── Supplied passage ──

This Is Rock 'n' Roll Radio with Dana & Carl airs Sunday nights from 9 to Midnight Eastern, on the air in Syracuse at SPARK! WSPJ 103.3 and 93.7 FM, streaming at SPARK stream and on the Radio Garden app as WESTCOTT RADIO. You can read about our history here.

Monday, July 28, 2025

This Is Rock 'n' Roll Radio # 1296


Several years back, my wife Brenda came into our old studio a couple of times to serve as guest co-host for that week's show. There was a presumption among some of our listeners that Brenda's taste in pop music ran strictly toward a mix of folk and soul, a little bit country, a little bit rock 'n' roll, all born of immersion in the AM Top 40 radio that forged us. The presumption was not unfounded. The listeners likely expected Brenda to program some Carole King and Gladys Knight (as she did), and other stuff along those pleasant and agreeable lines.

When Brenda played "Paranoid" by Black Sabbath, intrepid TIRnRR listener Joel Tinnel immediately said to us, "I...was not expecting that."

───
── Information shown ──

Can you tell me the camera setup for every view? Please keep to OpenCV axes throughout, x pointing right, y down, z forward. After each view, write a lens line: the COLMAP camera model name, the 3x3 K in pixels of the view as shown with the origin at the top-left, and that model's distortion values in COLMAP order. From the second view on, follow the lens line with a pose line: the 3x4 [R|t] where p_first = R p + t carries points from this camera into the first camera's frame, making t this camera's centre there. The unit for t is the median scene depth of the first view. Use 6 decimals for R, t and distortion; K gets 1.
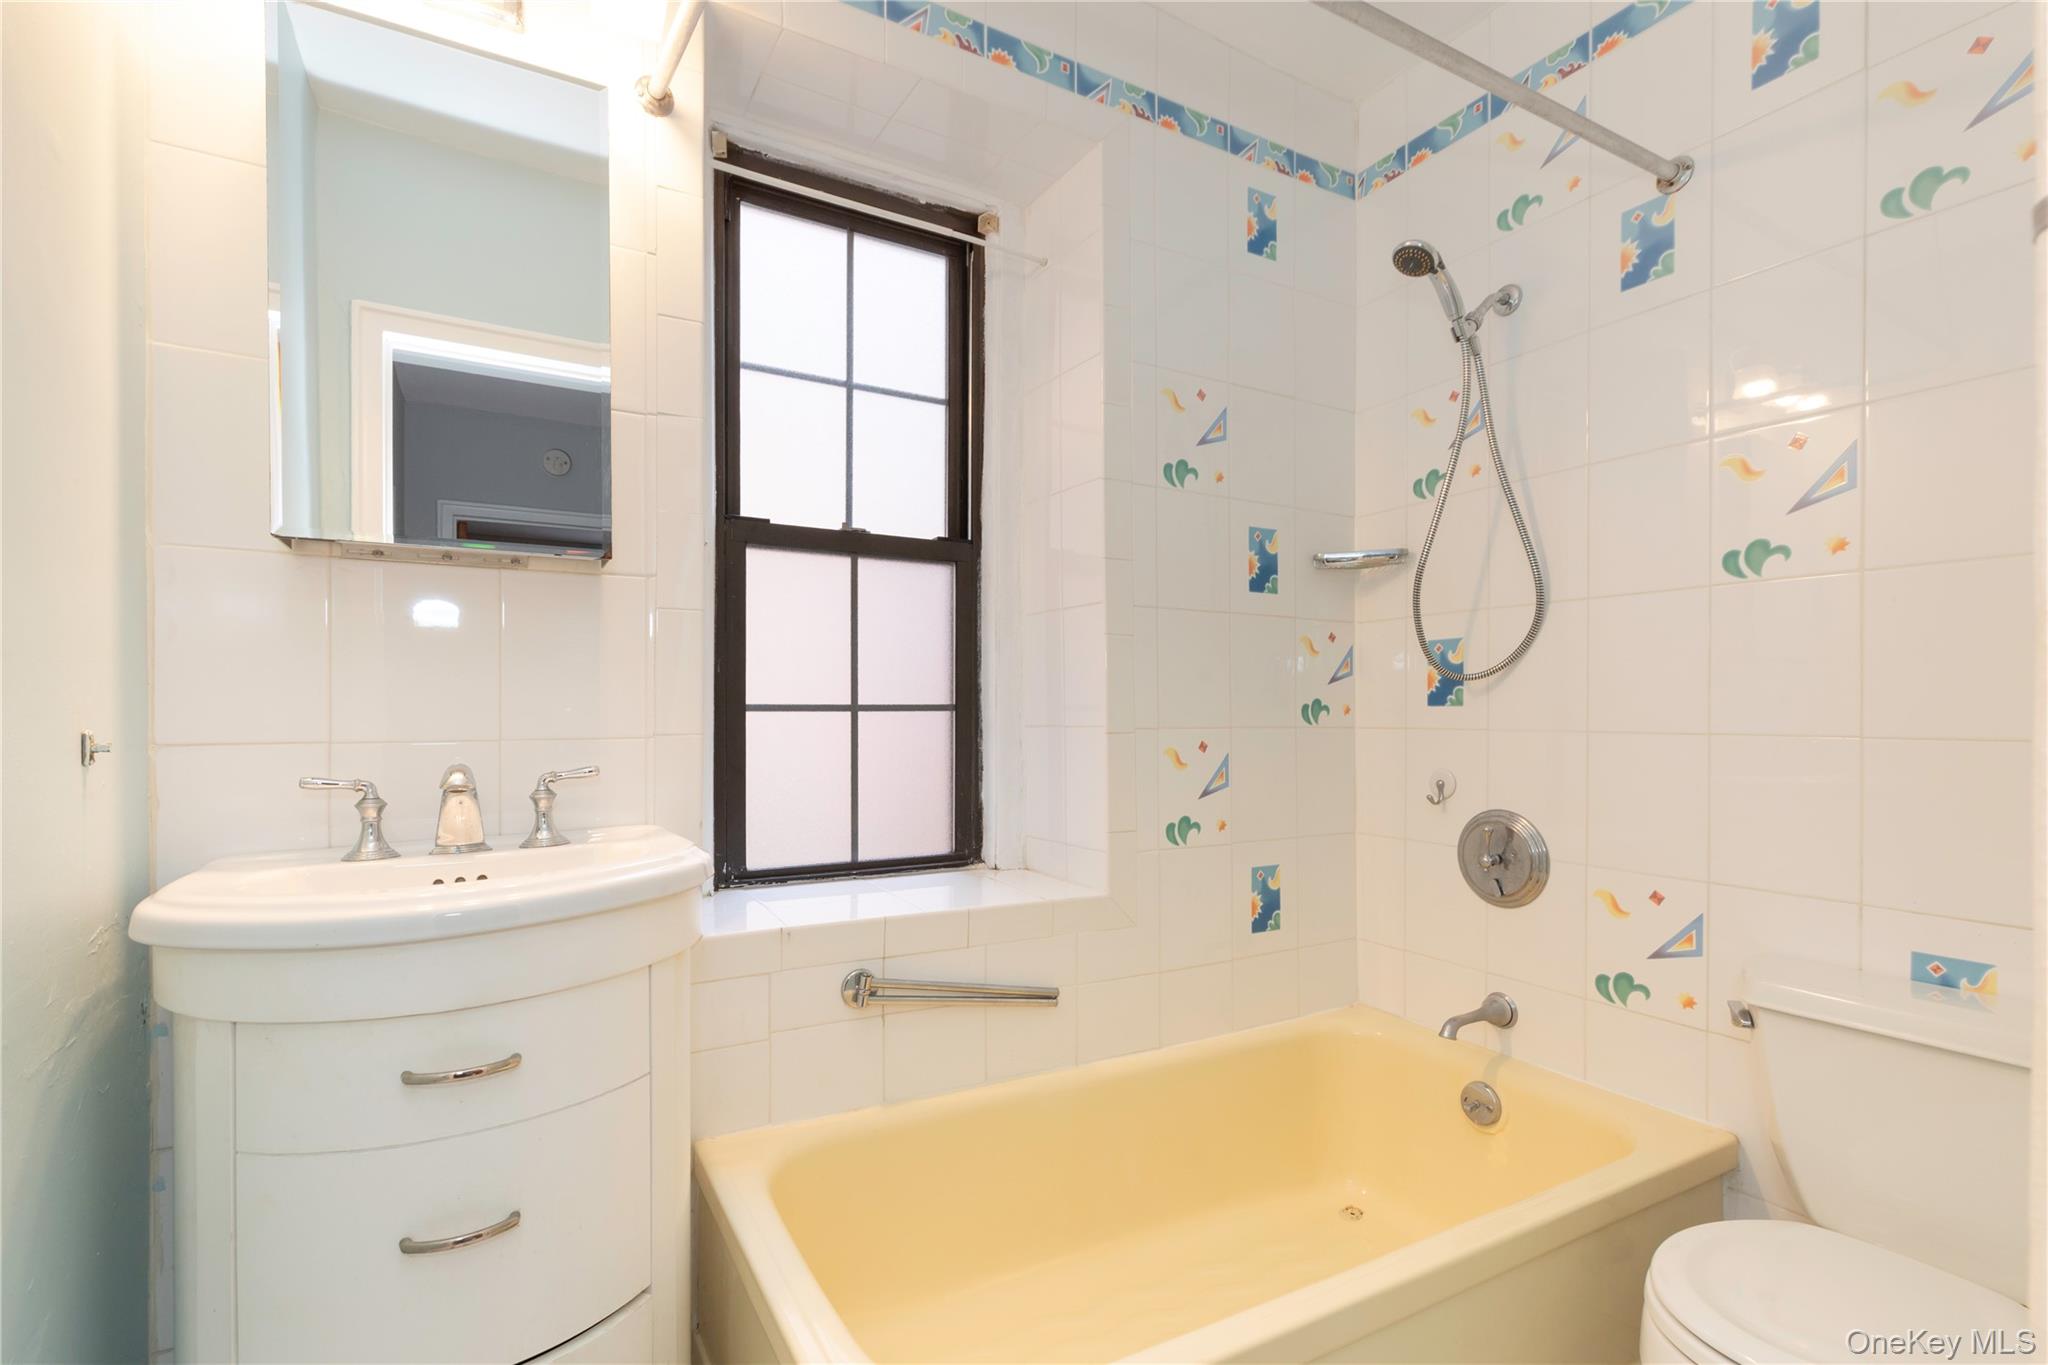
lens RADIAL K [[938.6, 0, 1026.6], [0, 938.6, 675.4], [0, 0, 1]] dist [0.007563, -0.000170]
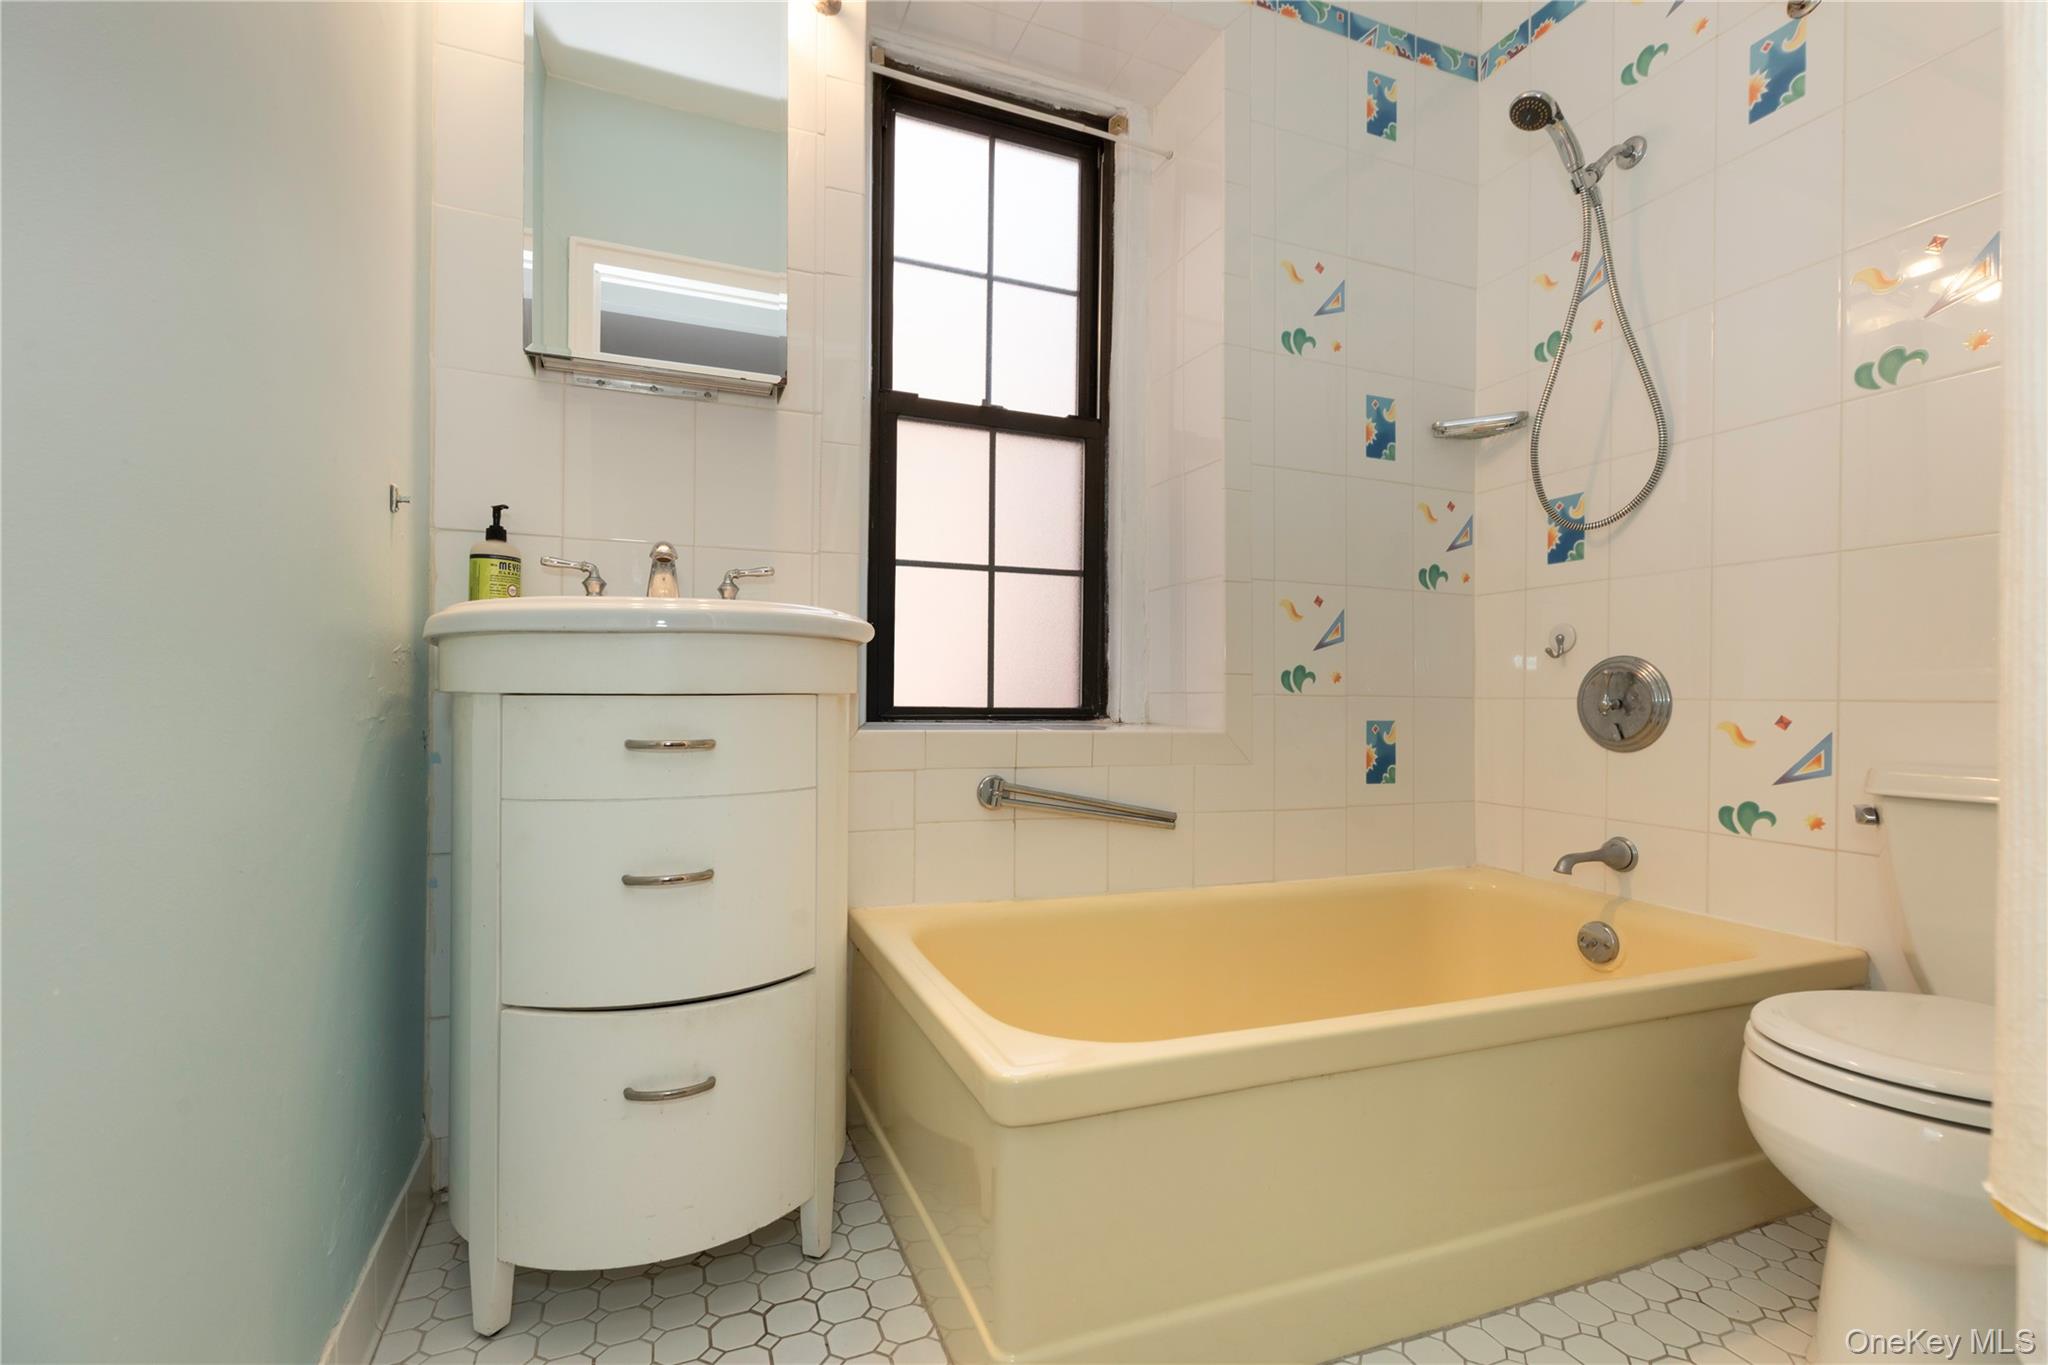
lens RADIAL K [[938.6, 0, 1042.7], [0, 938.6, 712.1], [0, 0, 1]] dist [0.007563, -0.000170]
pose [[0.991712, 0.007489, -0.128260, 0.018023], [-0.008652, 0.999926, -0.008513, 0.213938], [0.128187, 0.009552, 0.991704, -0.079262]]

───

=== Your assignment ===
In the radio show post, which song did Brenda play that Joel Tinnel was not expecting? The data have no role in this exercise.

=== Task result ===
"Paranoid" by Black Sabbath